Eventually I began a trek down the beach towards the cave that Carter had discovered so long ago. I found it easily enough and made my way inside. The strange glyphs still lined the wall, the language still undecipherable. I memory of the strange crystal-filled cavern and Dorofeyev’s diary stirred within me. Other memories as well. Less pleasant ones. My time as a captive upon the Eye of Thermisto where I had been tortured and…

“Non,” I murmured, scrubbing my eyes with the palms of my hand as if I could simply erase the nightmares that darkened my thoughts. I had died and had been reborn. If my broken body could heal, so could my broken mind.

I slipped outside once more, my gaze drifting across the sands and out to sea. The clouds had turned dark since I’d found the beach once more. A storm was coming. Already I could feel the air growing chill and the wind picking up. I decided to ride it out as we had once before in the safety of the small shelter I had just vacated. And so I waited, listening to the wind howl and the thunder crash for what seemed like hours, huddled and suddenly feeling very alone. I ended up curled up and crying, the enormity of all that had happened flooding over me like the waves that ravaged the shore outside.

Eventually, it passed. Both the storm and my despair and I emerged once more into a world of wan sunlight and gentle breezes. Overhead I heard a bird cry out. An albatross. A sign of good fortune if I remembered correctly. My thoughts drifted to my time on The Golden Dove. I wondered what had become of her and her crew. I wondered what had become of Professor Waites as well. Had he survived to return to London? Had he set out upon another expedition of discovery or did he now dodder away his days in the great library with his colleagues reminiscing about his travels…

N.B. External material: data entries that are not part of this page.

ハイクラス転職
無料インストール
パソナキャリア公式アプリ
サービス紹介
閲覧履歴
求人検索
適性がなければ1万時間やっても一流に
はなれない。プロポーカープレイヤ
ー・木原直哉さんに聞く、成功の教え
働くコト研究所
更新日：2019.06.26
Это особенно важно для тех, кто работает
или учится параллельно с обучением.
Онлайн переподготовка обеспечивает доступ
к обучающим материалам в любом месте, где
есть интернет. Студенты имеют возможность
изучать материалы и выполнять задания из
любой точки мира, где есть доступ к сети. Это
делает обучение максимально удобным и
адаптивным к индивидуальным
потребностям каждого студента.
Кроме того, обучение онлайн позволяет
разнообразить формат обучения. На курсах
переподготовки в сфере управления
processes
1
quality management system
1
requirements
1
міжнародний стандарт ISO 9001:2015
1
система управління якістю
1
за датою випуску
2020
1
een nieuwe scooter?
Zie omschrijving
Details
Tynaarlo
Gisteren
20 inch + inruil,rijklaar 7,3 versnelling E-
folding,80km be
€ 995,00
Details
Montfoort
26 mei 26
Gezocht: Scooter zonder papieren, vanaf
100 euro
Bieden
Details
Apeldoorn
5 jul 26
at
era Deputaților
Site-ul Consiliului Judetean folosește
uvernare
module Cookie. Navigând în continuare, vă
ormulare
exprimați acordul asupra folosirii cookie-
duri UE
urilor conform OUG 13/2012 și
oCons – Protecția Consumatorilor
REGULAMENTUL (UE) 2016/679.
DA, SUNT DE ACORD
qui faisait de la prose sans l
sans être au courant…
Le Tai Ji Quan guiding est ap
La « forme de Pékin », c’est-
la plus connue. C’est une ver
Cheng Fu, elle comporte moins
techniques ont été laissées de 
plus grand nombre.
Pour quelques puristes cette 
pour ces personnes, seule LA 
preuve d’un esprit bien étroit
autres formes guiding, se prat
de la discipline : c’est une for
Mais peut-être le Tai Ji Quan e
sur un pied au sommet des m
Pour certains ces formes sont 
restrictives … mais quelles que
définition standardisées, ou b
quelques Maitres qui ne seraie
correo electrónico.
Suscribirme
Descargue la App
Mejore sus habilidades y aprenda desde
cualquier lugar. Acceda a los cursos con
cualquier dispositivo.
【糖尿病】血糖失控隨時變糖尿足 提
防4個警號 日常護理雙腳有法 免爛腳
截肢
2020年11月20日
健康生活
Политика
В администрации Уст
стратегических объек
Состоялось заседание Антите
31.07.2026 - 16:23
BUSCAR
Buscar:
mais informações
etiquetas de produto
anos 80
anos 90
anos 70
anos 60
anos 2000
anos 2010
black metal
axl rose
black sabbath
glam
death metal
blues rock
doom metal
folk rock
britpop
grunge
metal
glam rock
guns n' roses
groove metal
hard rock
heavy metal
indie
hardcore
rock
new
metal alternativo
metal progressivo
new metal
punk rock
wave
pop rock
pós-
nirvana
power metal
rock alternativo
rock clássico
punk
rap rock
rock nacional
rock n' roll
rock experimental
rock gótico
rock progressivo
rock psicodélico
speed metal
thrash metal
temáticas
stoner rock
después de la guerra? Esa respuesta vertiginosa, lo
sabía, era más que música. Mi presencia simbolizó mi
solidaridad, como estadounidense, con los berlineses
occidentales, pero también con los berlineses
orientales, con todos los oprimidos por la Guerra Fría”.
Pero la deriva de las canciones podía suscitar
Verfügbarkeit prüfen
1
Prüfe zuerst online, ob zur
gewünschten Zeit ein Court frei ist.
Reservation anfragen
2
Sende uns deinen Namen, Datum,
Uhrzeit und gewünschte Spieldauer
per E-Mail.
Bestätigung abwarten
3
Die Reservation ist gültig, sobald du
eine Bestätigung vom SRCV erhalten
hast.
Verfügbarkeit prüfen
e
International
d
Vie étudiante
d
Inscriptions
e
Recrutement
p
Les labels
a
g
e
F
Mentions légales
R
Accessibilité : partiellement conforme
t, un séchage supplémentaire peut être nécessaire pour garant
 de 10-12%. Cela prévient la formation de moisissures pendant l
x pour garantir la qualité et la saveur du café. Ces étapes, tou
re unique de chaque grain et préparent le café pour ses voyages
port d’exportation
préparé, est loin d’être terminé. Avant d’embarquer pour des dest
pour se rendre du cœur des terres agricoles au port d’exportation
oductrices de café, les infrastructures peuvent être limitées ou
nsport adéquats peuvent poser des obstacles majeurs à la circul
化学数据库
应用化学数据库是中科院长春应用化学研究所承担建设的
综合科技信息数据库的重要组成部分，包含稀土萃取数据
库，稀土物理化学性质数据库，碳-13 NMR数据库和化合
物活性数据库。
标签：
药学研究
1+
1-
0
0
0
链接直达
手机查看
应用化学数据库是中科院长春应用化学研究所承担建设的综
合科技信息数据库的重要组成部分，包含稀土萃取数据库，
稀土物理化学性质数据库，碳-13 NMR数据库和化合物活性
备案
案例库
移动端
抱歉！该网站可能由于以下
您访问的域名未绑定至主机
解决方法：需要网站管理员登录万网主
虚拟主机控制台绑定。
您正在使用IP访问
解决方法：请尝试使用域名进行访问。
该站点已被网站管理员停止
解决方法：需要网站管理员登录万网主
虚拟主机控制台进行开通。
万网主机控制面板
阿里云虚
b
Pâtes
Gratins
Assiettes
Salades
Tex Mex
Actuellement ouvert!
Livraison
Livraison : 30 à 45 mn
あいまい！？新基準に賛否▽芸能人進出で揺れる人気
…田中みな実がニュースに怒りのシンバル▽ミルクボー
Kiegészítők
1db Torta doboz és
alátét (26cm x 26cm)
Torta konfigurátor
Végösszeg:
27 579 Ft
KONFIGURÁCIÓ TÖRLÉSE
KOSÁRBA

Once again, I gazed out to sea, lost in my thoughts. Perhaps I should turn inland once more and seek out Isshu. If he still lived. Some impulse, however, stilled my feet. Intuition, perhaps. Or ennui. Which, I was unsure. I sat down suddenly, the sand cool upon my naked bottom, and watched the clouds as gentle winds chased them from the sight, the sky turning from grey to blue, the breeze from cool to warm. And then a strange sight appeared. At first I thought it might be a bird. Perhaps it was lost, thrown off its course by the storm. As I observed it, however, it grew in size. Non. Not a bird. An airship. My heart raced. Hope mixed with fear. Was I to be rescued? More importantly, did I wish to be? I was no longer who I had been. I was as much of this island as I was of my past life the cities of Europe. I had been scrubbed clean of civilization. I laughed softly, standing, shading my eyes with my hand so I could see more clearly. What would they see? A savage woman standing naked upon the beach. A curiosity, obviously. Perhaps I would be better off taking shelter once more in the cave, hidden from view.

Perhaps…

And yet, I stood my ground as the airship grew closer. Looming on the horizon, growing larger with each passing minute until I could see figures moving about the deck as the ship slowed and began to drift downwards, settling upon the ocean. I began to walk towards the edge of the beach as several small craft were lowered into the ocean. Soon there was a trio of small boats making their way through the swell of the waves. It was too late to turn back now, so I simply waited, watching as they set foot upon the sands of Butterfly Beach for the first time, tears rolling slowly down my cheeks.